====== Teks Bacaan ======
D.I Pandjaitan – Pahlawan Revolusi

Jenderal TNI Anumerta Donald Isaac Panjaitan adalah salah satu pahlawan revolusi Indonesia
yang lahir di Balige, Sumatera Utara, 9 Juni 1925. Ia meninggal di Lubang Buaya, pada usia
40 tahun atau 1 Oktober dan dimakamkan di Taman Makam Pahlawan Kalibata, Jakarta

Pendidikan formalnya diawali dari SD, SMP, SMA hingga kemudian menjadi anggota militer
dan mengikuti latihan Gyugun sampai Indonesia memproklamasikan kemerdekaannya.
G30 SPKI

1. Sejarah Singkat G30S/PKI

G30S merupakan gerakan yang bertujuan untuk menggulingkan pemerintahan Presiden Sukarno
dan mengubah Indonesia menjadi negara komunis. Gerakan ini dipimpin oleh DN Aidit yang
saat itu merupakan ketua dari Partai Komunis Indonesia (PKI).
====== Data yang Disediakan ======
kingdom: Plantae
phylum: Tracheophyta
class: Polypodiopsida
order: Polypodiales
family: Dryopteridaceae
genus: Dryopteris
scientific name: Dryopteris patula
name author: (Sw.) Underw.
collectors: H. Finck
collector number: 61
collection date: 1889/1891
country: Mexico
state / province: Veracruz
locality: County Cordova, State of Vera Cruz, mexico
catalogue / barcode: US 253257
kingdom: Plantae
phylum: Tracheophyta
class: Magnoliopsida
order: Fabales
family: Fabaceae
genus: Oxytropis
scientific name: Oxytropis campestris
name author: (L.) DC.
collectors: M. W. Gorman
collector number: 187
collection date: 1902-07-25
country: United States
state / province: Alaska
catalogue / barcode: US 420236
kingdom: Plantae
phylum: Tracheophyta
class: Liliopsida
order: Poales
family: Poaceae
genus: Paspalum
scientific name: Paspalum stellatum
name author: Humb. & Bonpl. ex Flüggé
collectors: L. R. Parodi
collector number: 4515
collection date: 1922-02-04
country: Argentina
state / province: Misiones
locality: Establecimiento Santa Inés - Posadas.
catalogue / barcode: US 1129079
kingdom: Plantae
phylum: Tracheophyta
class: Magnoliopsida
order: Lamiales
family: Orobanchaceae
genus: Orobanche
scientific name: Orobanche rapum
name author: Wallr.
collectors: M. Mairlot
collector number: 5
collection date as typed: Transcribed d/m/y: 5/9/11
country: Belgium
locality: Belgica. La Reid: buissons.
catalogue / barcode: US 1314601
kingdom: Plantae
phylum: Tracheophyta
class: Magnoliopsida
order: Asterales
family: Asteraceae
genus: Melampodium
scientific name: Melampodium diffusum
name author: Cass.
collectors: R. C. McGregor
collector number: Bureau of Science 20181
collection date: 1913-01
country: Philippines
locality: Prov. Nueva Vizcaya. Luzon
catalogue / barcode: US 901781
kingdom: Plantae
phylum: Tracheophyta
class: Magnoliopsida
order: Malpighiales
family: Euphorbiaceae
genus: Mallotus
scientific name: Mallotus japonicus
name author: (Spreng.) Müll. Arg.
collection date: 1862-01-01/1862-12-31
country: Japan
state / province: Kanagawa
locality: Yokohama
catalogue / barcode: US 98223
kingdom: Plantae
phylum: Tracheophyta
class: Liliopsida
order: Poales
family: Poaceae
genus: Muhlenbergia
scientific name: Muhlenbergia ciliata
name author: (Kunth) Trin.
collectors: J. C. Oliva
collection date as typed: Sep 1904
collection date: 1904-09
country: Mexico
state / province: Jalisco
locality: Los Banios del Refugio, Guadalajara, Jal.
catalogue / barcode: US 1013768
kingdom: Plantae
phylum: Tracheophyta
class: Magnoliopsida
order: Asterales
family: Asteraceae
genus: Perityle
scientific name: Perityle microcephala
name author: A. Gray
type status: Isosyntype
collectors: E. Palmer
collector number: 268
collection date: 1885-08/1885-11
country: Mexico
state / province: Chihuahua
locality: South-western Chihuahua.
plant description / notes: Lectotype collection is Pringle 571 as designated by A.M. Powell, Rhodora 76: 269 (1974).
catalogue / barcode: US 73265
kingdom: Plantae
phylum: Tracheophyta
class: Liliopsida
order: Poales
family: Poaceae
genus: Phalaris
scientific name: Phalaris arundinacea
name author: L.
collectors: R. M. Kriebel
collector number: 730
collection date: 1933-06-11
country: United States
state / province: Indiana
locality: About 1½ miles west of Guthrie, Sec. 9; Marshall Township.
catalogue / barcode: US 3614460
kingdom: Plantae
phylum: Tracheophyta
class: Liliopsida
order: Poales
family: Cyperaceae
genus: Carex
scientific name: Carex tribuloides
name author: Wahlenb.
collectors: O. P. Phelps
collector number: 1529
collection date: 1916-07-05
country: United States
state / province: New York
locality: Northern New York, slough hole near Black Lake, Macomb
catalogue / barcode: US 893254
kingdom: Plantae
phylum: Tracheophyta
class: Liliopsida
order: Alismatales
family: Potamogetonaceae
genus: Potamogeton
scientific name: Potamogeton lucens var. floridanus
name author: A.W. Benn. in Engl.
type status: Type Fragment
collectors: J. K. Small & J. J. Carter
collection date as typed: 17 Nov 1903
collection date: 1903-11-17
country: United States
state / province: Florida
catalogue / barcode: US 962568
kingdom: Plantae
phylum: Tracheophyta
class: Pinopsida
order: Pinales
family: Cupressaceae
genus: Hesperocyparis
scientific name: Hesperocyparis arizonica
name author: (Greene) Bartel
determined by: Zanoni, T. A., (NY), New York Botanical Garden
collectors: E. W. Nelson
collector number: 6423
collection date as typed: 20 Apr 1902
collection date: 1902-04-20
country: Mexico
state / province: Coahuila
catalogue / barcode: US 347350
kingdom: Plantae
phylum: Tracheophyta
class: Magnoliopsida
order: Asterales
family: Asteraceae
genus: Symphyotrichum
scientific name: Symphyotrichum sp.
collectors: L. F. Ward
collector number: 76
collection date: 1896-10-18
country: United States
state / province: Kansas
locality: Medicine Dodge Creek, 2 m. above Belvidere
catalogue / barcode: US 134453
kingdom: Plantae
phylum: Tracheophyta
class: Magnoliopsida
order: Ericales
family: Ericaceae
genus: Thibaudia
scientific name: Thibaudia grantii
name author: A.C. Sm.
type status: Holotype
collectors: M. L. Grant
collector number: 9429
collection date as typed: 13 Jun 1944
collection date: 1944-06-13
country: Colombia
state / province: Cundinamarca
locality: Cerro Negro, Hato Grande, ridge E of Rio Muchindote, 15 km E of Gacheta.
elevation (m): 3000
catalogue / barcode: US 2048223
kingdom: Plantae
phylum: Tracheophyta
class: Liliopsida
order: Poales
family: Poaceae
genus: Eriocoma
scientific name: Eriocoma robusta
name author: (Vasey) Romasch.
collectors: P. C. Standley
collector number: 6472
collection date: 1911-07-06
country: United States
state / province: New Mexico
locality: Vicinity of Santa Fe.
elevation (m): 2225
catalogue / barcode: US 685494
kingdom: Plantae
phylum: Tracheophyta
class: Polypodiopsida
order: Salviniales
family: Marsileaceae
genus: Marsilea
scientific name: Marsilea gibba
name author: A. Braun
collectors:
======
▶ Tugas Latihan
- 1) Berdasarkan teks tentang D.I. Pandjaitan, jelaskan untuk apa gerakan G30S dilancarkan dan siapa yang memimpinnya.
- 2) Teruskan teks tentang D.I. Pandjaitan mulai dari kalimat terakhir yang tercantum.

▶ Jawaban per Nomor
- 1) G30S bertujuan menggulingkan pemerintahan Presiden Sukarno dan mengubah Indonesia menjadi negara komunis. Gerakan ini dipimpin oleh DN Aidit, yang saat itu menjabat sebagai ketua Partai Komunis Indonesia (PKI).

- 2)
Pada 1 Oktober 1965 dini hari, Letkol Untung yang merupakan anggota Cakrabirawa (pasukan
pengawal Istana) memimpin pasukan yang dianggap loyal pada PKI.

Gerakan ini mengincar perwira tinggi TNI AD Indonesia. Tiga dari enam orang yang menjadi
target langsung dibunuh di kediamannya. Sedangkan lainnya diculik dan dibawa menuju Lubang
Buaya.

Jenazah ketujuh perwira TNI AD itu ditemukan selang beberapa hari kemudian.

2. Pejabat Tinggi yang Menjadi Korban

Keenam perwira tinggi TNI Angkatan Darat yang menjadi korban dalam peristiwa ini adalah:

- Letnan Jendral Anumerta Ahmad Yani


- Mayor Jendral Raden Soeprapto
- Mayor Jendral Mas Tirtodarmo Haryono
- Mayor Jendral Siswondo Parman
- Brigadir Jendral Donald Isaac Panjaitan
- Brigadir Jendral Sutoyo Siswodiharjo

Sementara itu, Panglima TNI AH Nasution yang menjadi target utama berhasil meloloskan diri.
Tapi, putrinya Ade Irma Nasution tewas tertembak dan ajudannya, Lettu Pierre Andreas
Tendean diculik dan ditembak di Lubang Buaya.

Keenam jenderal di atas beserta Lettu Pierre Tendean kemudian ditetapkan sebagai Pahlawan
Revolusi. Sejak berlakunya UU Nomor 20 tahun 2009, gelar ini juga diakui sebagai Pahlawan
Nasional.

Selain itu, beberapa orang lainnya juga menjadi korban pembunuhan di Jakarta dan Yogyakarta.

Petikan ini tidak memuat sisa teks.